New cop drama faces difficult competition

From its enigmatic and unsatisfying title to its shifting tone, “The Unusuals” (9 p.m., ABC) throws viewers a series of curveballs. Is it a quirky police comedy? A gritty, shot-on-location drama? A supernatural mystery that just happens to be set in a precinct house? Or a slow-building love story?

Closer to “Barney Miller” than “The Shield,” “The Unusuals” has almost as many personalities as it has ensemble characters, and there are at least eight of them. And none of these folks is exactly what he or she seems.

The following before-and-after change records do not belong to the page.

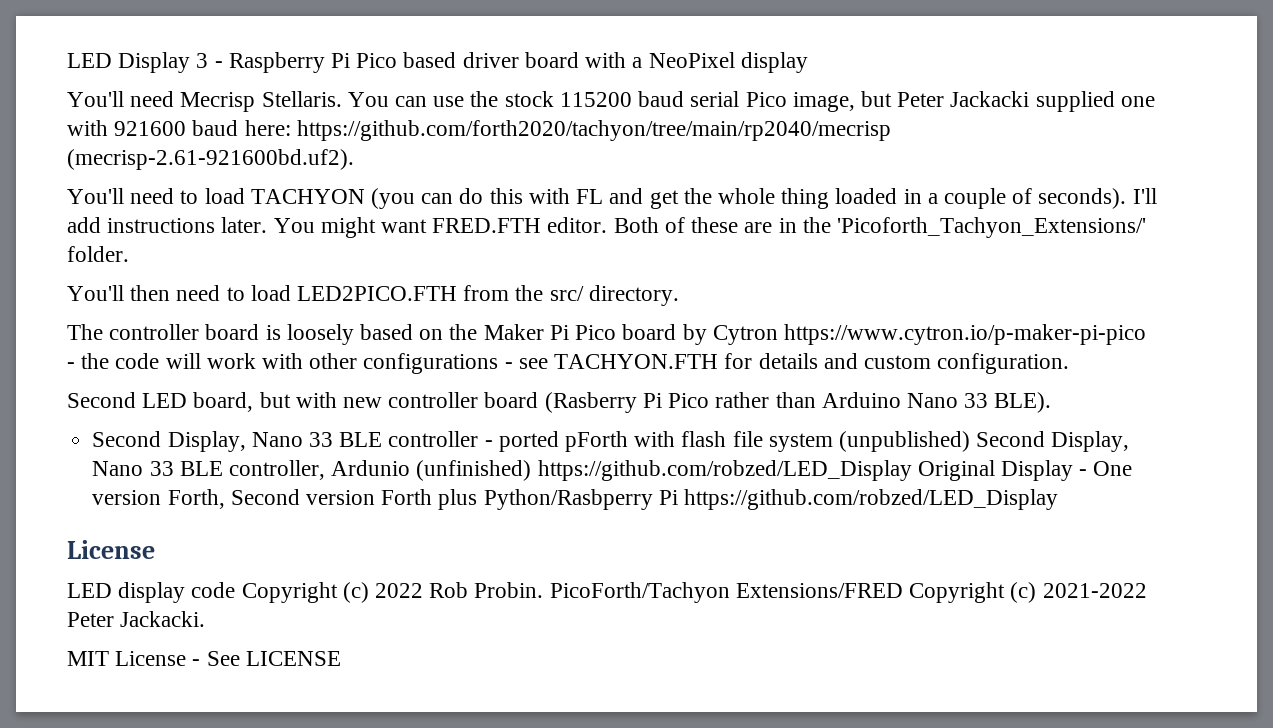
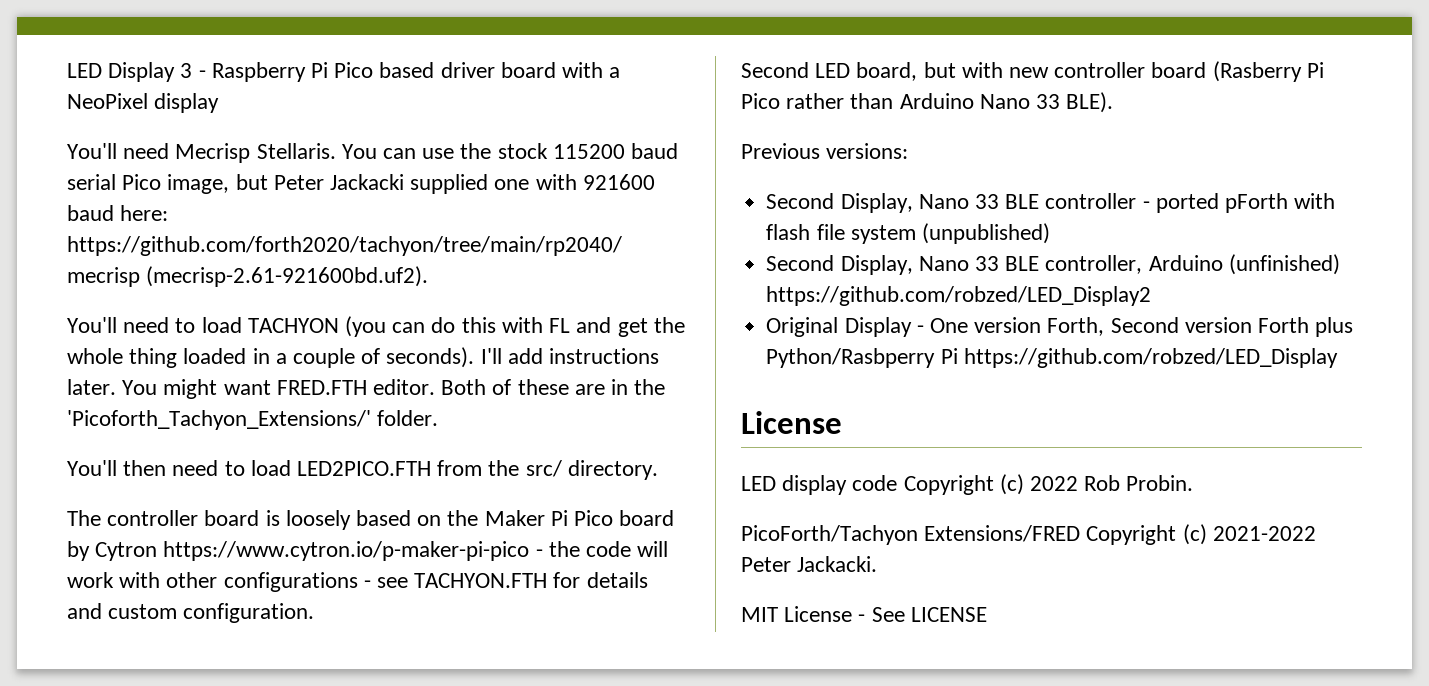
(1052, 402) none -> [741,143,909,159] // Previous versions:
(971, 441) none -> (1050, 233) //
[331,460,912,481] Ardunio (unfinished) https://github.com/robzed/LED_Display -> [1148,254,1340,275] [766,286,1152,306] Arduino (unfinished) https://github.com/robzed/LED_Display2 //
(544, 590) none -> (1194, 483) //

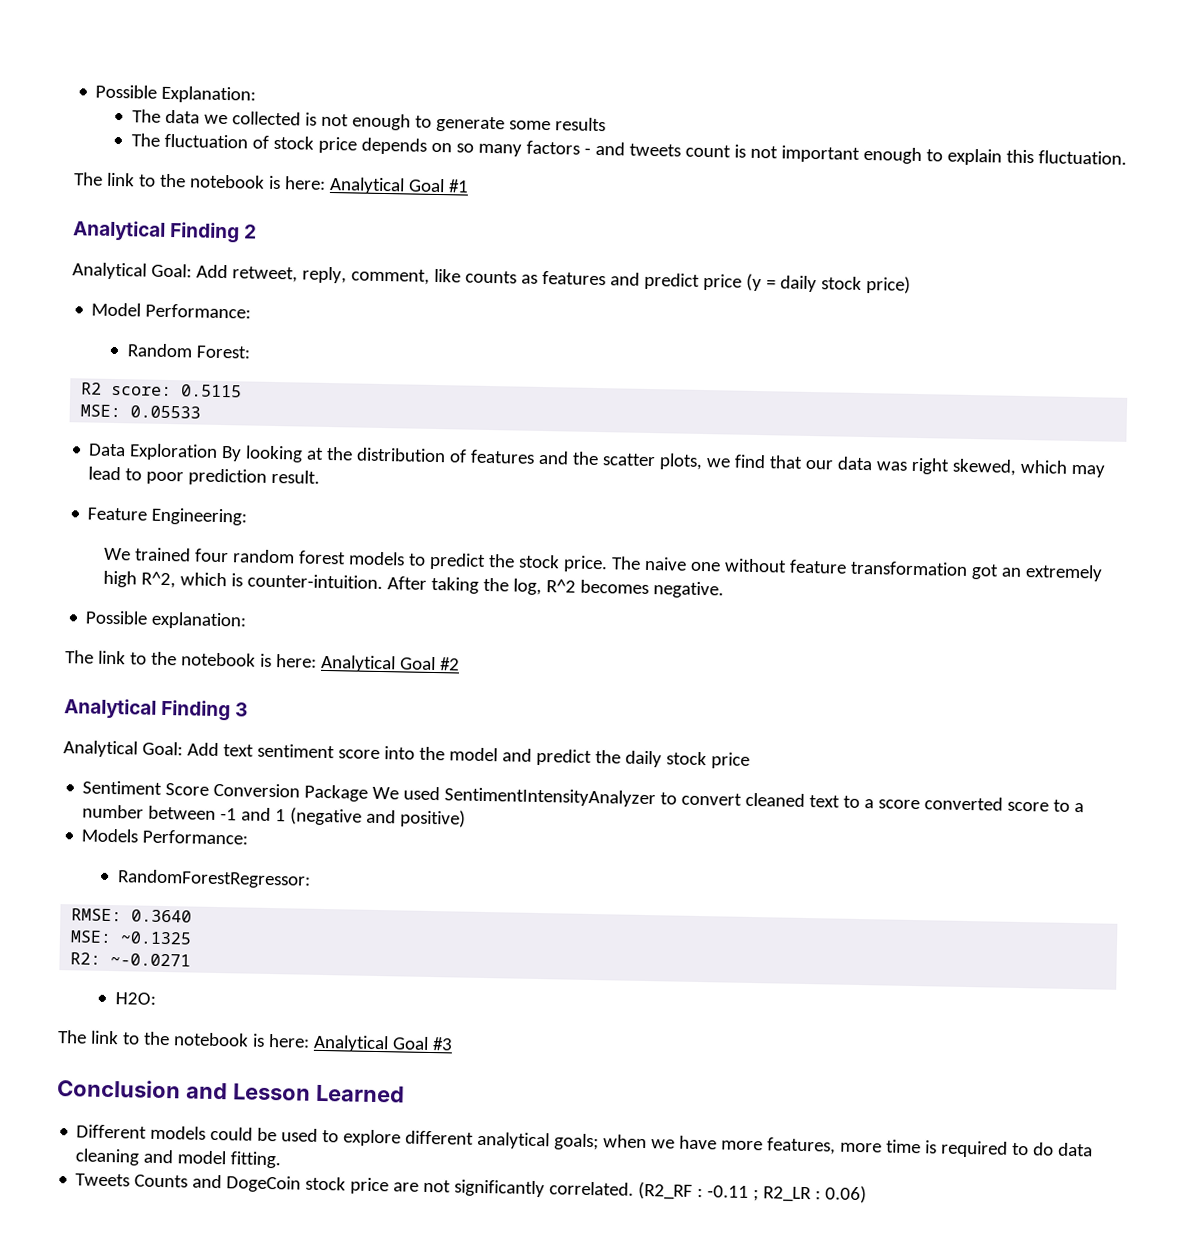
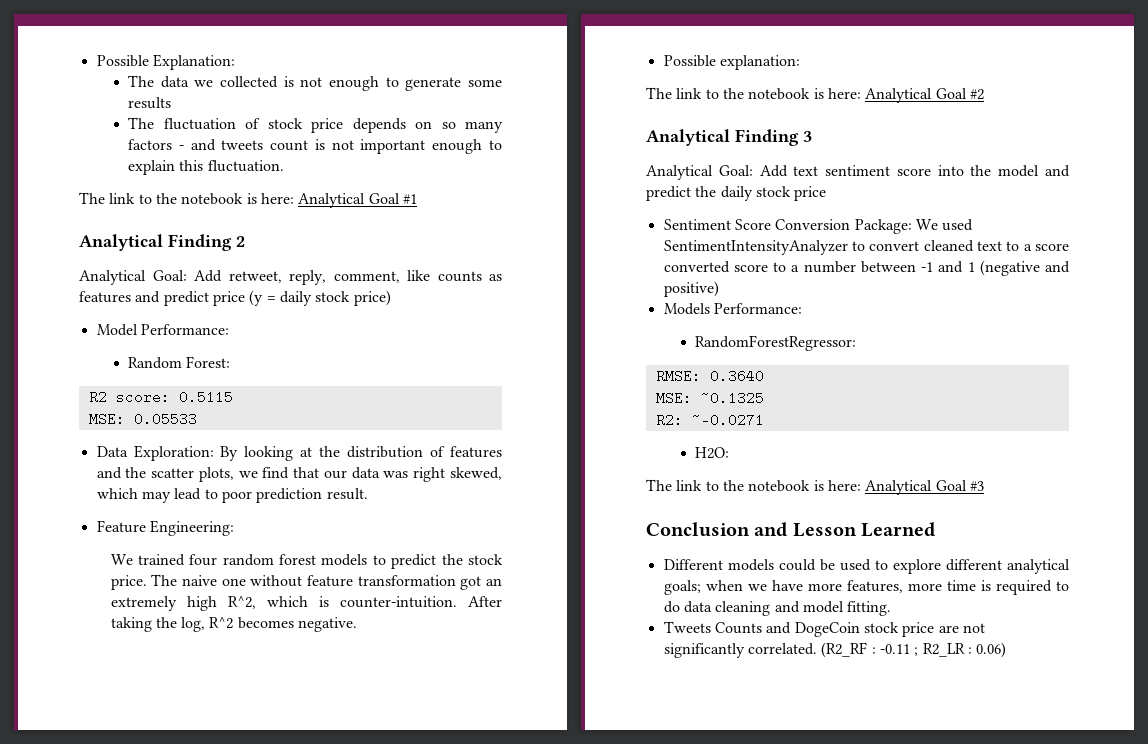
[129,443,219,461] Exploration -> [133,445,214,461] Exploration:
[304,784,369,802] Package -> [854,219,912,234] Package:

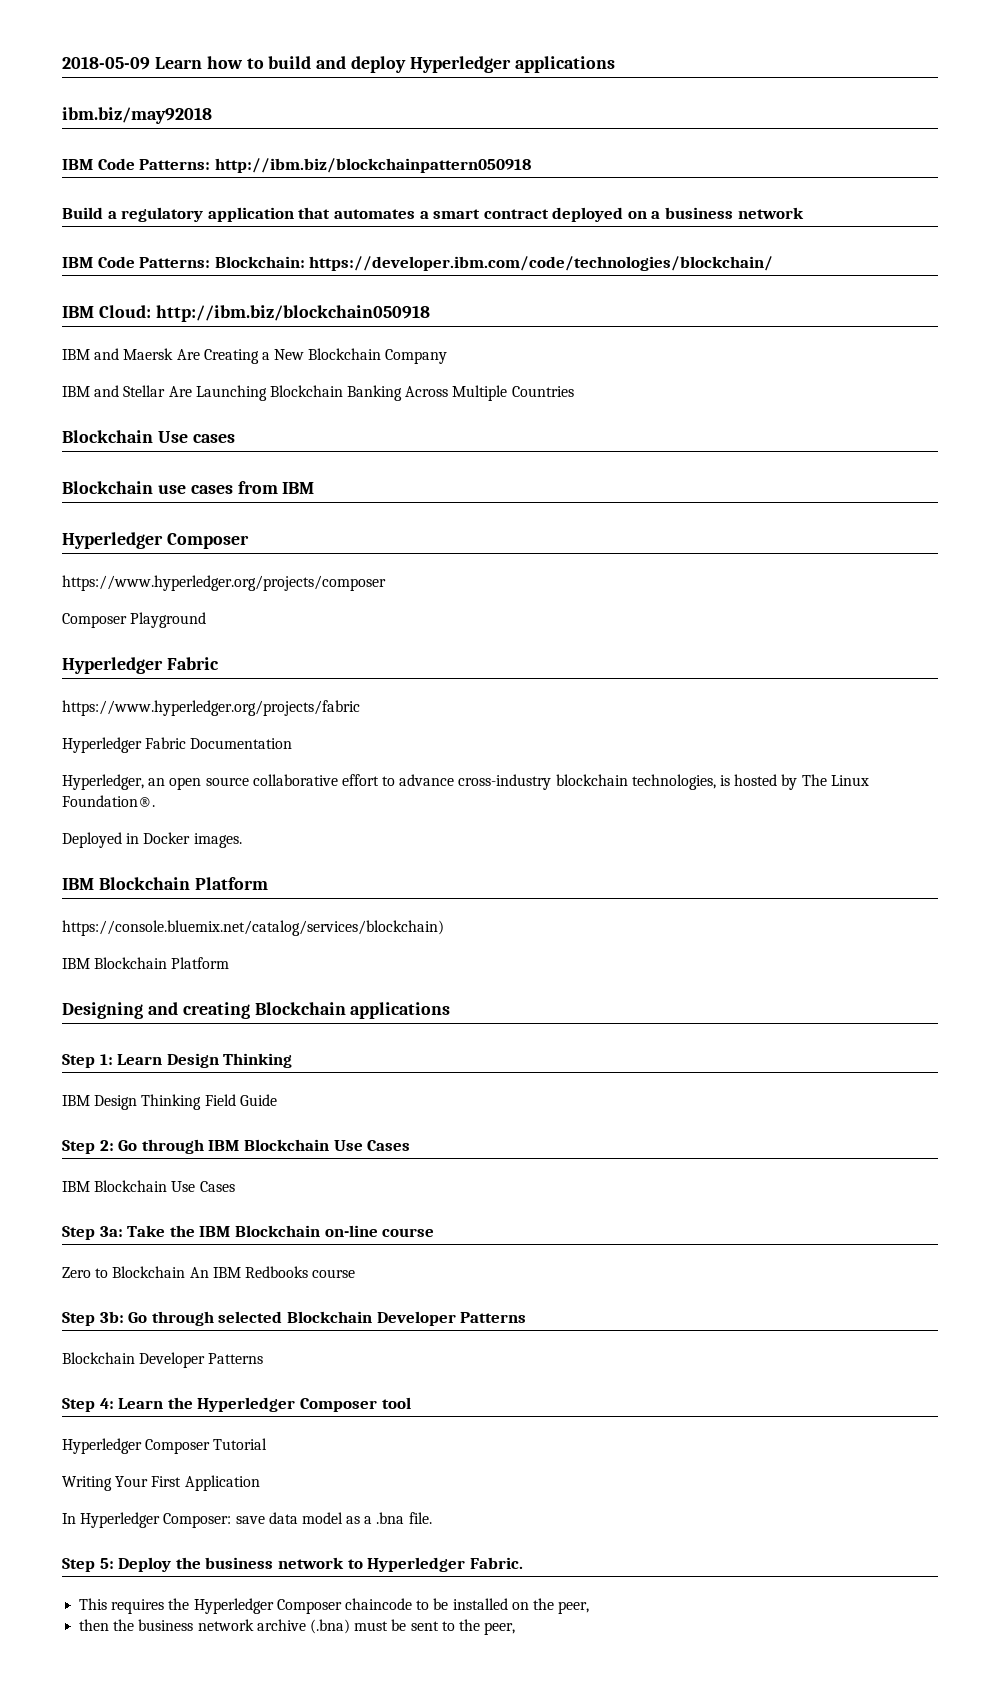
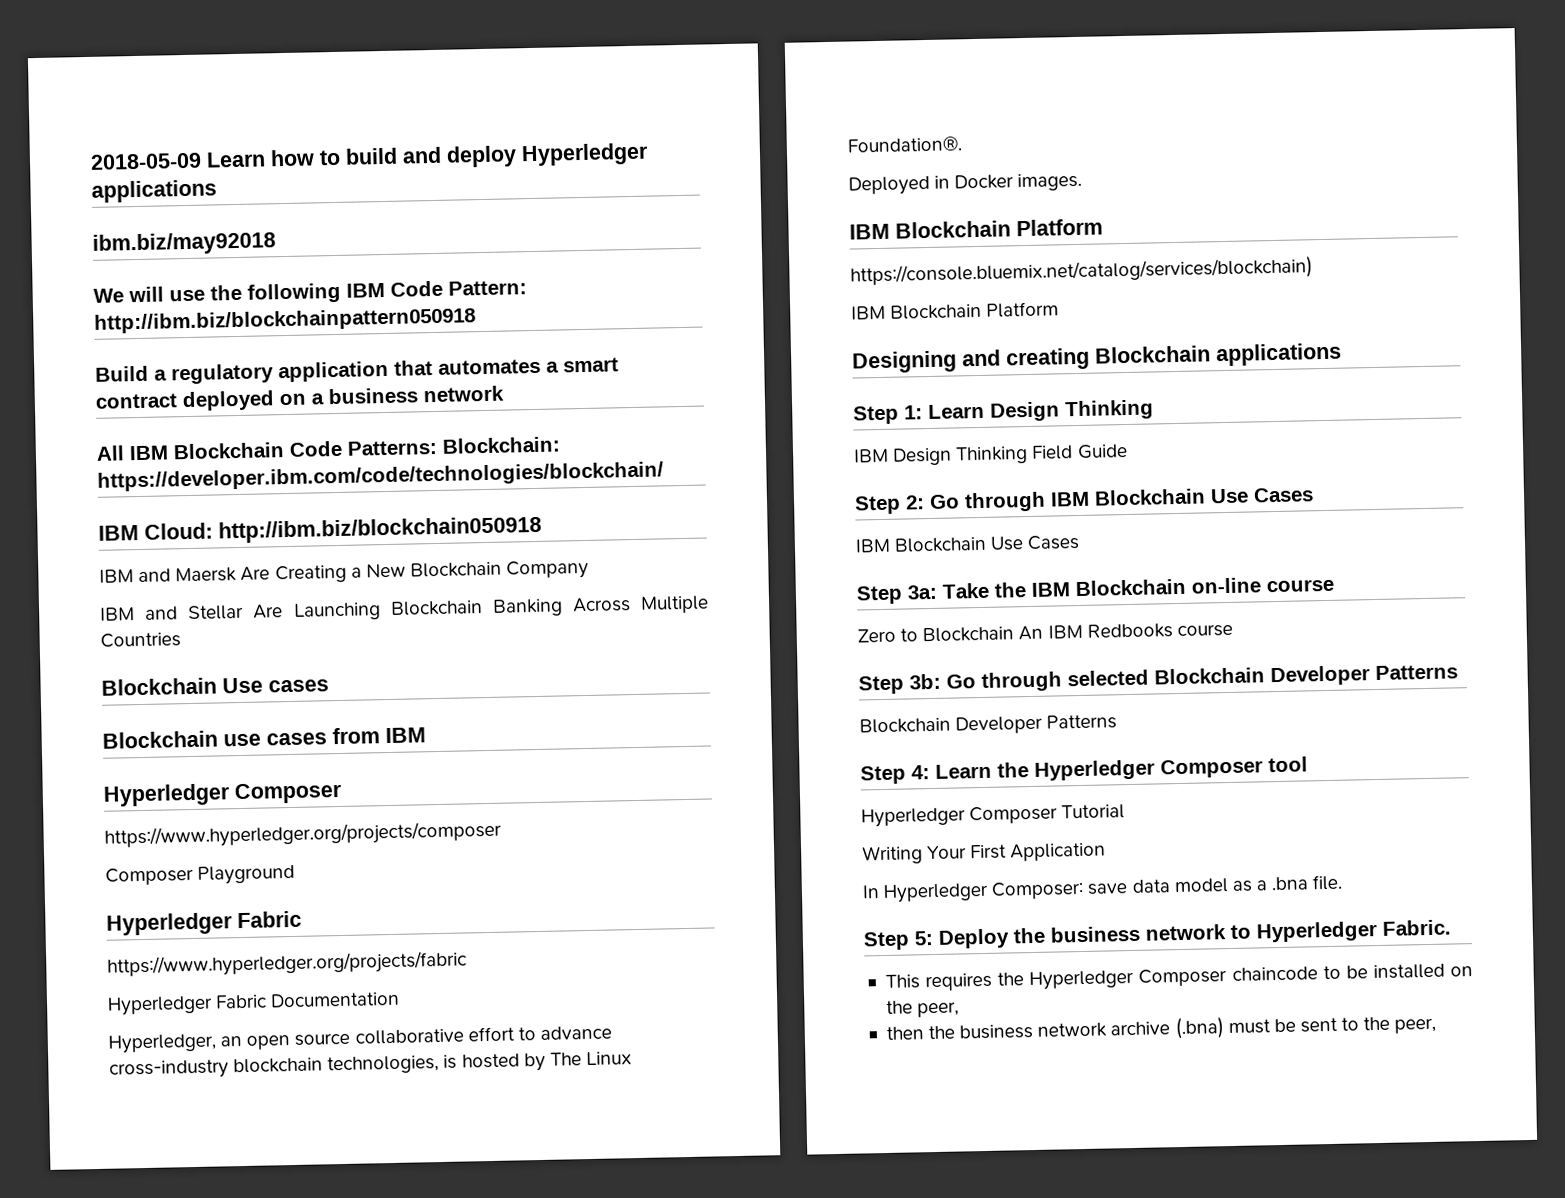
[62,158,211,170] IBM Code Patterns: -> [93,280,527,304] We will use the following IBM Code Pattern:
[62,257,93,268] IBM -> [96,442,285,461] All IBM Blockchain

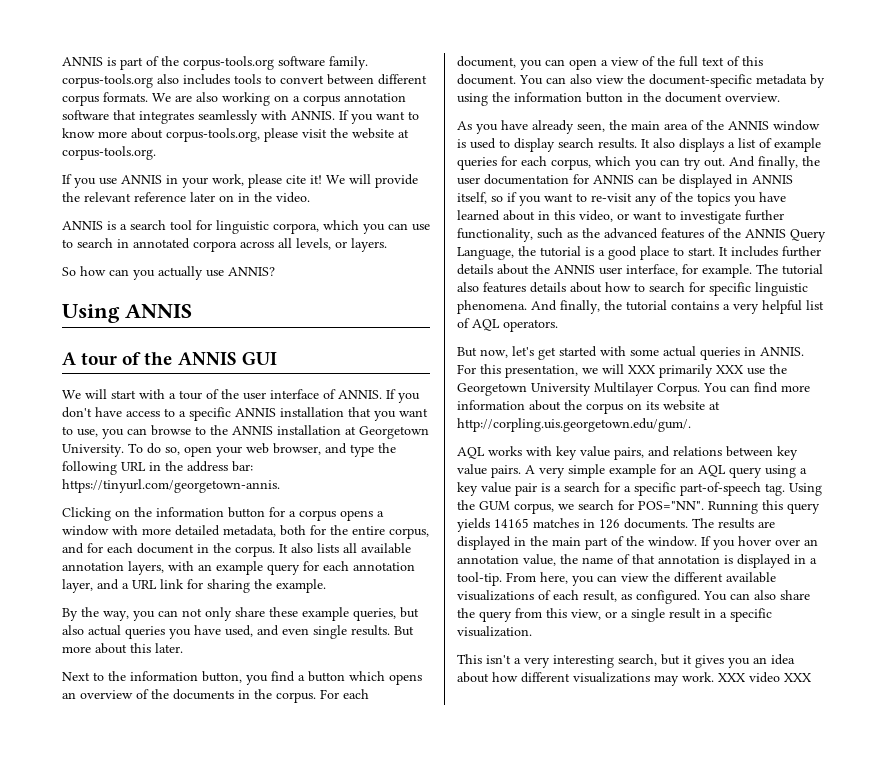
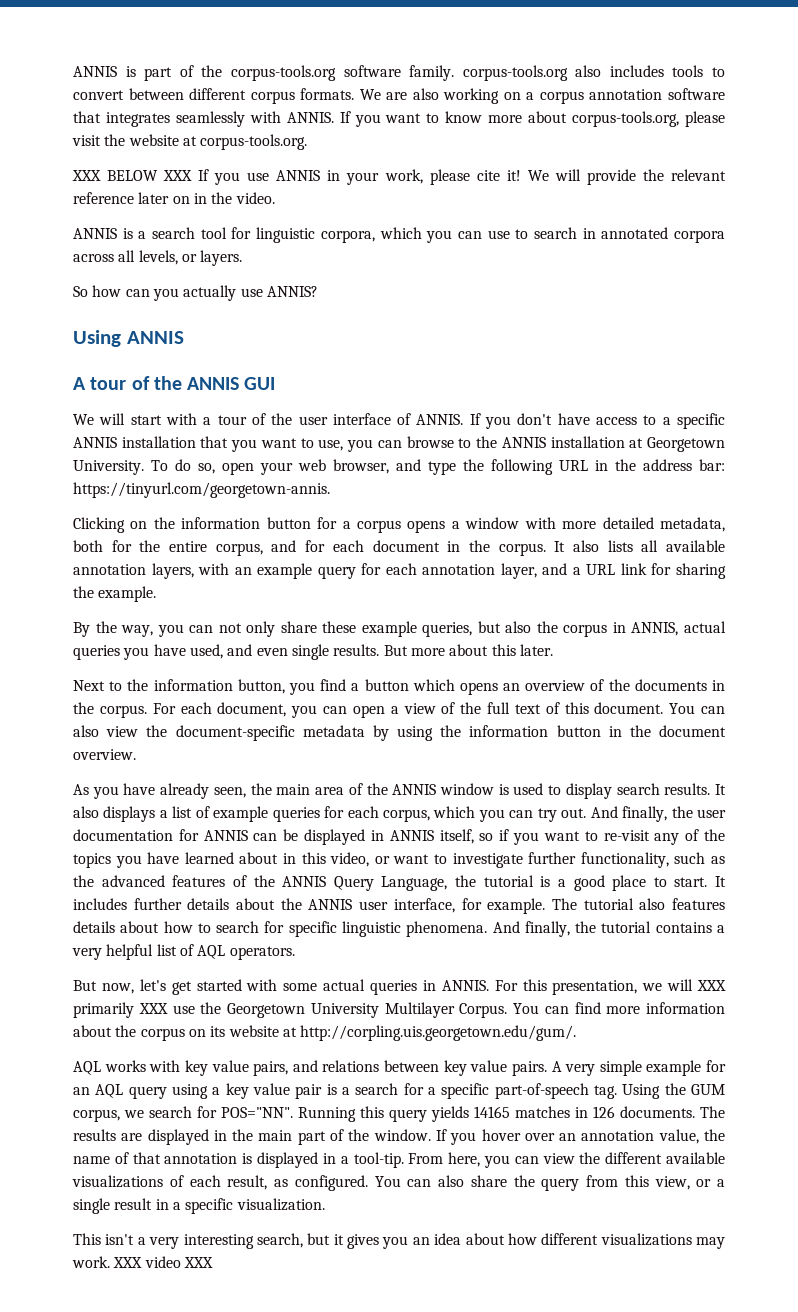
(156, 153) none -> [72,170,193,181] XXX BELOW XXX
(84, 630) none -> [536,621,679,637] the corpus in ANNIS,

We first encounter Detective Casey Shraeger (Amber Tamblyn) working vice in come-hither attire. Her awkward task is hampered by her intrusive mother’s phone calls. We can tell from Mom’s accent and attitude (“you can’t get good help these days”) that Casey does not hail from a blue-collar background.

She’s quickly assigned to a homicide unit that has just suffered the loss of one of its own — a thuggish, corrupt cop shown only in photographs. At first glance, his former partner, Detective James Walsh (Jeremy Renner), appears to share his talent for bending rules and breaking laws. But, like I said, he has his secrets, including a faded baseball card with his picture on it.

Adam Goldberg stars as he always does, as the quick-to-anger office neurotic. But in this case, he’s a cop with a medical secret that gives him a peculiar death wish. Across the desk sits Detective Leo Banks (Harold Perrineau), a superstitious officer scared to death of dying at age 42. Don’t ask.

The precinct also has a vain brown-noser who refers to himself in the third person.

The characters are complicated enough to maintain our interest. I’m just not sure that viewers will sit still for the show’s serious mood disorder. And has ABC learned nothing from “Life on Mars”? If you want to launch a New York cop show, why do it opposite the popular “CSI: NY” and “Law & Order,” the granddaddy of them all?

• “American Masters” (8 p.m., PBS, check local listings) presents “Glass: A Portrait of Philip Glass in Twelve Parts,” a profile of the composer of challenging operas and symphonies who has gained his widest audience with film scores.

Trained in Paris by Nadia Boulanger and later instructed by Indian master Ravi Shankar, Glass went on to fuse Eastern and Western musical traditions in his own particular style. And this made him one of the most revered and reviled composers of his time.

This “Masters” is a lot like Glass’ work. It’s captivating yet repetitive, profound but a bit indulgent, and, in the end, at least twice as long as you can endure.

Tonight’s other highlights

• A building collapse becomes a burial ground for vital evidence on “Lie to Me” (7 p.m., Fox).

• Crews pursues Reese on “Life” (8 p.m., NBC).

• Exit, stage right on “American Idol” (8 p.m., Fox).

• Ben wants a date with the Smoke Monster on “Lost” (8 p.m., ABC).

• “Mythbusters” (8 p.m., Discovery) returns with a two-hour demolition derby.

• Murder stages a dress rehearsal on “CSI: NY” (9 p.m., CBS).

Cult choice

A Brooklyn boy runs away from home and hides out in Coney Island in the wonderfully different 1953 low-budget comedy “Little Fugitive” (7 p.m., TCM), directed by Morris Engel, the subject of a nightlong tribute.